1. Memo to self: don’t let Youngest feed the dog or cat anymore. He decided to double-up on their dinners the other night.
2. How many people in this day and age don’t know how to not “reply to all” to e-mails? It’s been my experience that there are clearly quite a few.
3. Daughter, “Mom, I smell something really bad down here, by the closet. It smells like barf.” “Thanks, girl, that’s the dinner I’m making.”
4. Rain or shine, I take the mutton head down to the field to run. I do this twice a day. Following the horrific storms and then days of rain upon rain, the field is a mucky, puddle-ridden, muddy swamp. She doesn’t care. So now she’s basically a mud dog.
5. And my entry hall, not particularly beautiful to begin with? It’s now a mud room.
6. I always wanted a mud room. I just didn’t want it to be the first thing anyone sees coming in the house.

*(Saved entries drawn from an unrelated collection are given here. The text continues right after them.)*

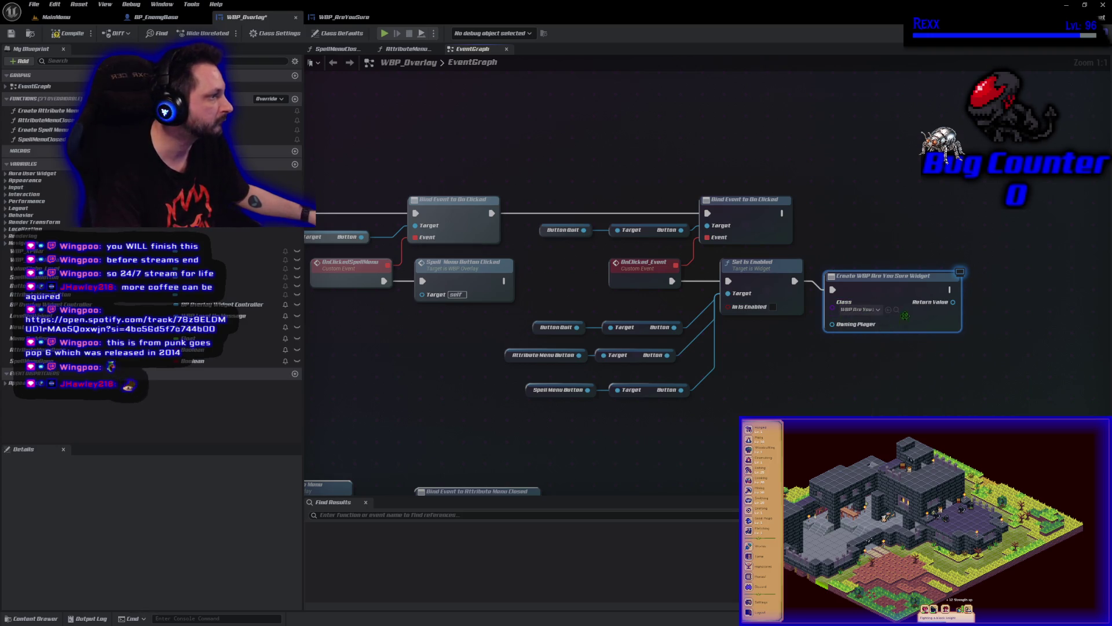
left_click_drag(952, 301, 981, 305)
type("add")
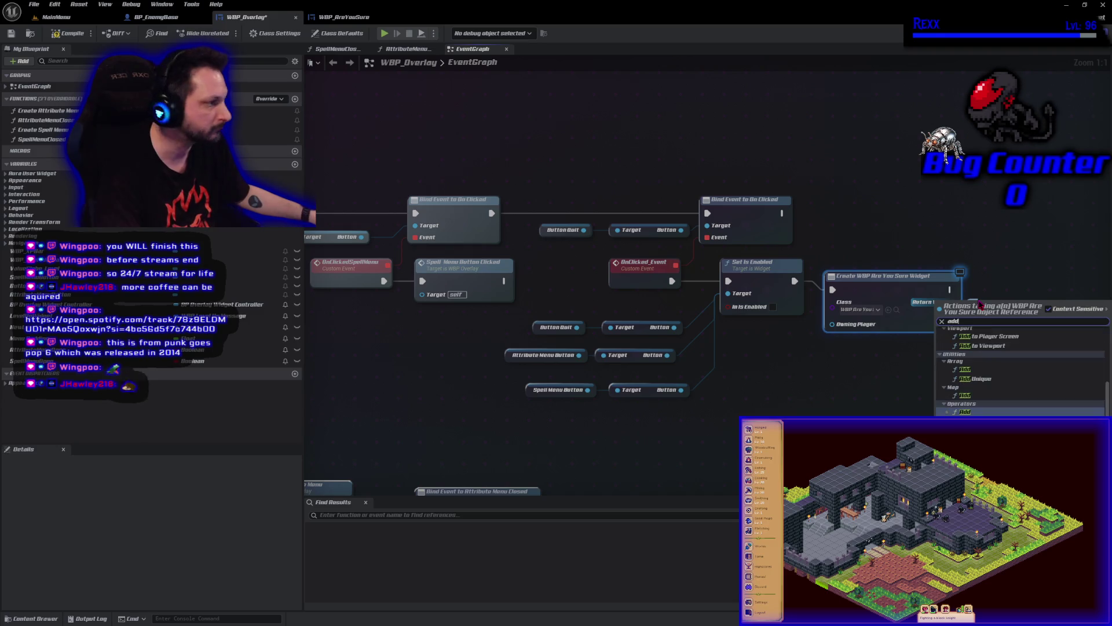
left_click(992, 346)
left_click_drag(1008, 319, 1009, 281)
Arrange the widget creation nodes, close the UserWidget source file, and return to the editor
left_click_drag(970, 379, 763, 374)
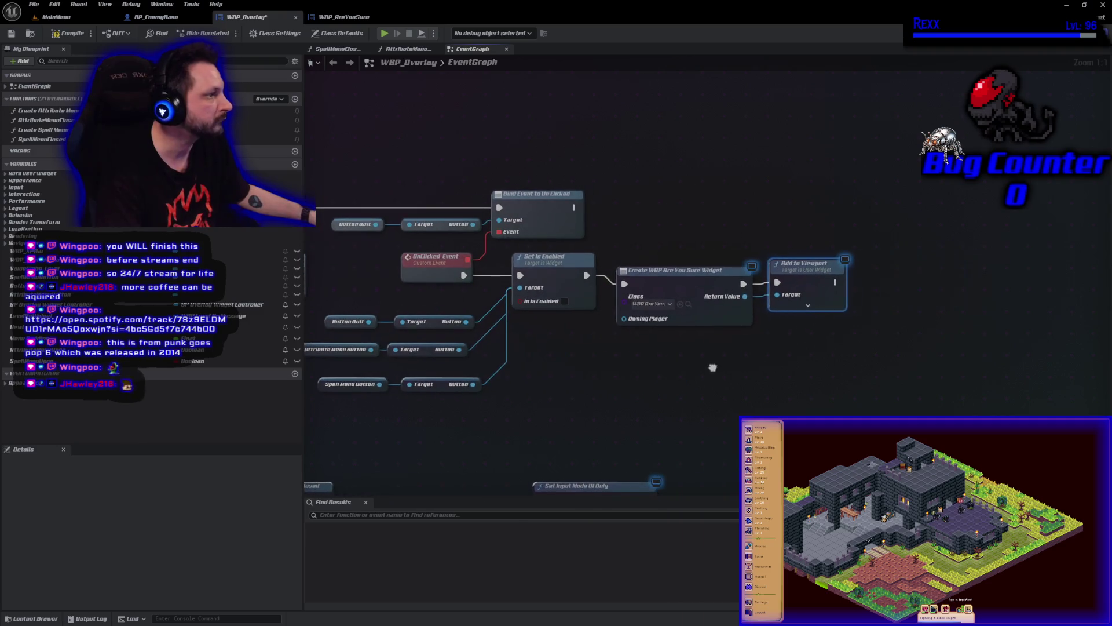
left_click_drag(809, 252, 815, 245)
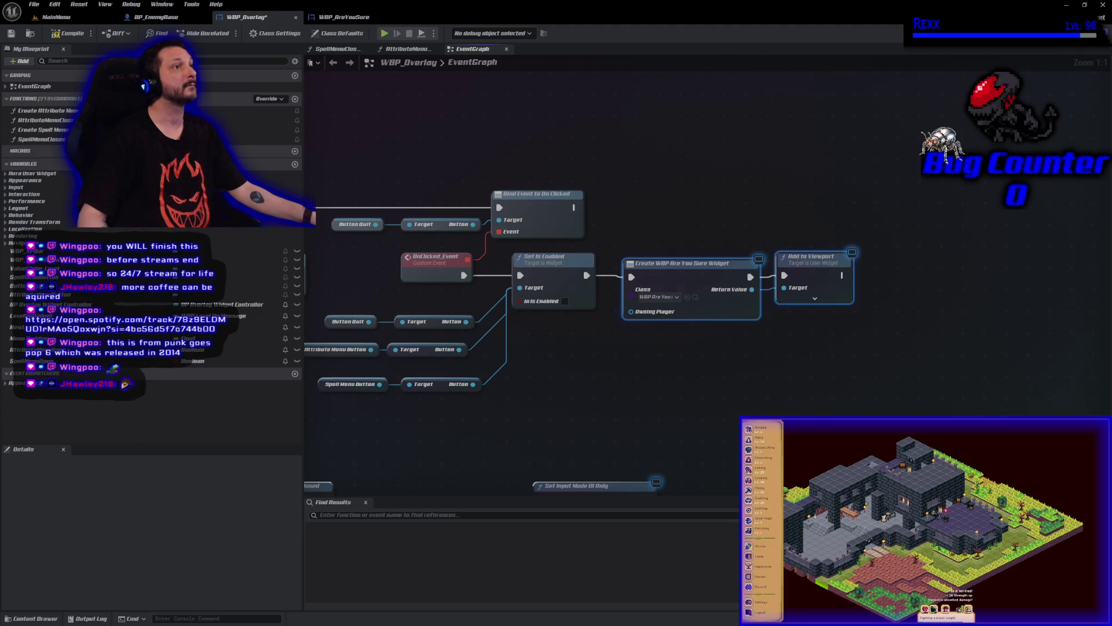
left_click_drag(822, 263, 943, 283)
left_click(821, 262)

7. Eldest had to go to the ER on Sunday as his face was covered with poison oak. Well, not poison oak per se, but the rash he got from having come in contact with poison oak. A fun couple of hours, that, hanging in the ER. We brought our own entertainment of course. Youngest came with us.
8. Do you know one of the side effects of steroids? Besides a big head a la Barry Bonds, I mean? Sleeplessness. An 11-year-old boy unable to sleep is not like a 46-year-old woman unable to sleep. The woman lets the rest of the household sleep in peace. The boy makes the woman keep him amused.
9. To my husband, who said poison oak isn’t around this time of year, I say only, “Honey, I’m the one who’s always right.”
10. Word count this week on the book: 6,383.